Picking up an injury when you’re training for an event can be frustrating, as well as painful. Follow our advice to reduce your risk.
Take your training slowly
Doing too much too soon is a real injury risk. Respect your body – take things slowly and stick to a gradual training plan.
Mix up your training
Adding variety to your training is great for your body and mind. Cross-training, as it’s known, will boost your fitness, strength and add interest to your training so you don’t get bored. For example, you could try weights and circuit classes at the gym.
Find time in your training diary for core and balance work too: pilates and yoga classes are excellent for improving your flexibility, stretching out your muscles and building strength in your joints.
Know the difference between tiredness and injury
It’s normal to have some fatigue after and during training. It’s a sign that you’re working hard and any discomfort should go away after a warm shower and rest.
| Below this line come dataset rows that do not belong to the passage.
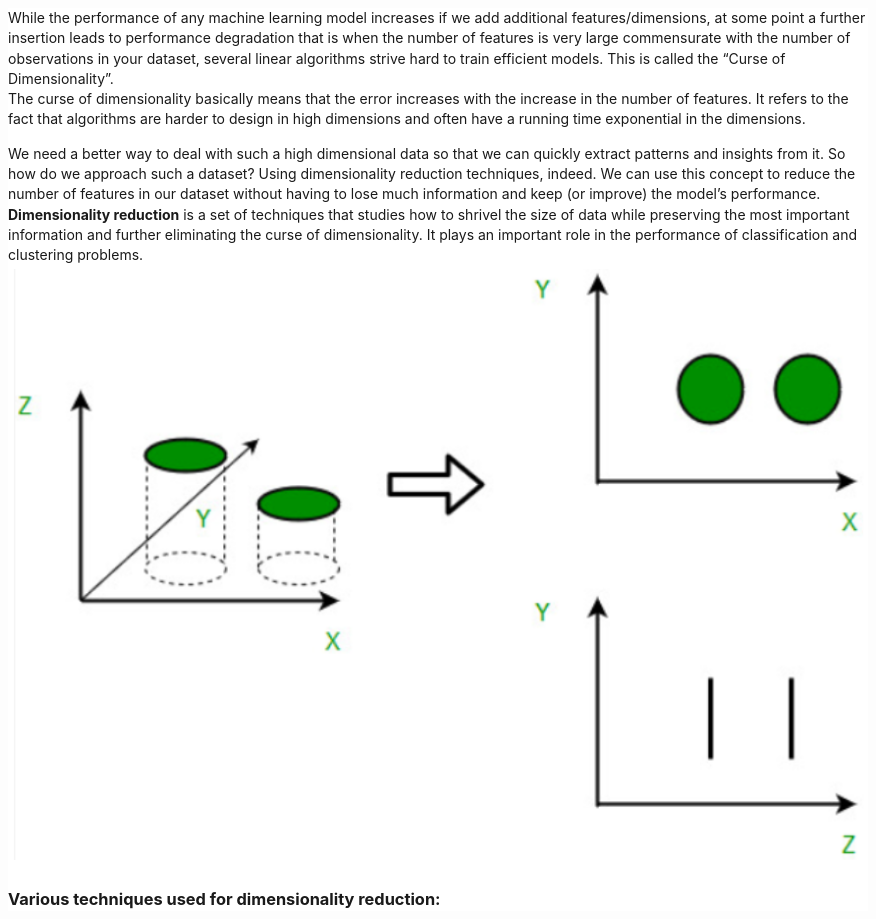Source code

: While the performance of any machine learning model increases if we add additional features/dimensions, at some point a further insertion leads to performance degradation that is when the number of features is very large commensurate with the number of observations in your dataset, several linear algorithms strive hard to train efficient models. This is called the “Curse of Dimensionality”.
<br>
The curse of dimensionality basically means that the error increases with the increase in the number of features. It refers to the fact that algorithms are harder to design in high dimensions and often have a running time exponential in the dimensions.

We need a better way to deal with such a high dimensional data so that we can quickly extract patterns and insights from it. So how do we approach such a dataset?
Using dimensionality reduction techniques, indeed. We can use this concept to reduce the number of features in our dataset without having to lose much information and keep (or improve) the model’s performance. 
<br>
**Dimensionality reduction** is a set of techniques that studies how to shrivel the size of data while preserving the most important information and further eliminating the curse of dimensionality. It plays an important role in the performance of classification and clustering problems.
<img src="https://github.com/Pradnya1208/Dimensionality-Reduction-Techniques/blob/main/output/overview.PNG?raw=true">

### Various techniques used for dimensionality reduction:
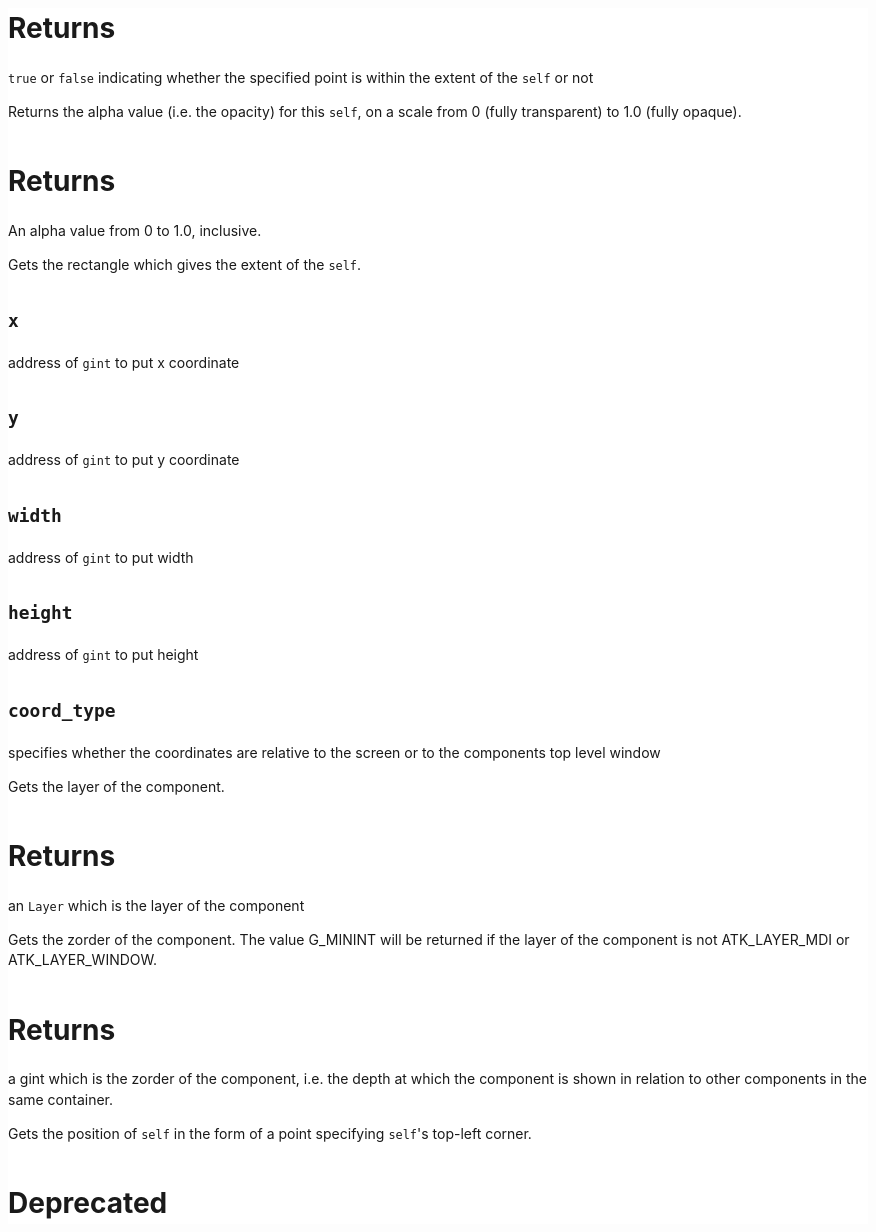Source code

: # Returns

`true` or `false` indicating whether the specified point is within
the extent of the `self` or not

Returns the alpha value (i.e. the opacity) for this
`self`, on a scale from 0 (fully transparent) to 1.0
(fully opaque).

# Returns

An alpha value from 0 to 1.0, inclusive.

Gets the rectangle which gives the extent of the `self`.
## `x`
address of `gint` to put x coordinate
## `y`
address of `gint` to put y coordinate
## `width`
address of `gint` to put width
## `height`
address of `gint` to put height
## `coord_type`
specifies whether the coordinates are relative to the screen
or to the components top level window

Gets the layer of the component.

# Returns

an `Layer` which is the layer of the component

Gets the zorder of the component. The value G_MININT will be returned
if the layer of the component is not ATK_LAYER_MDI or ATK_LAYER_WINDOW.

# Returns

a gint which is the zorder of the component, i.e. the depth at
which the component is shown in relation to other components in the same
container.

Gets the position of `self` in the form of
a point specifying `self`'s top-left corner.

# Deprecated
But if you have a pain that doesn’t improve after a couple of days rest, affects your training or comes back after or during your sessions, it’s a good idea to put your training on hold and get professional help from a sport’s injury physiotherapist.
Have rest days
It’s important to include rest days in your training to give your body the chance to repair and renew. Keep up good sleep habits too. All this is essential if you pick up a niggling injury or illness: don’t think you have to push through – it could actually set you back, and harm your chances of being fit for the day.
Always warm up and stretch down
Ease your body into exercise: try dynamic moves like bringing your knees up to your chest while you walk. Afterwards, always make time for stretches – hold each pose for around 20-30 seconds to maximise the benefits. For extra-achy muscles, try using a foam roller or book a sports massage as a treat.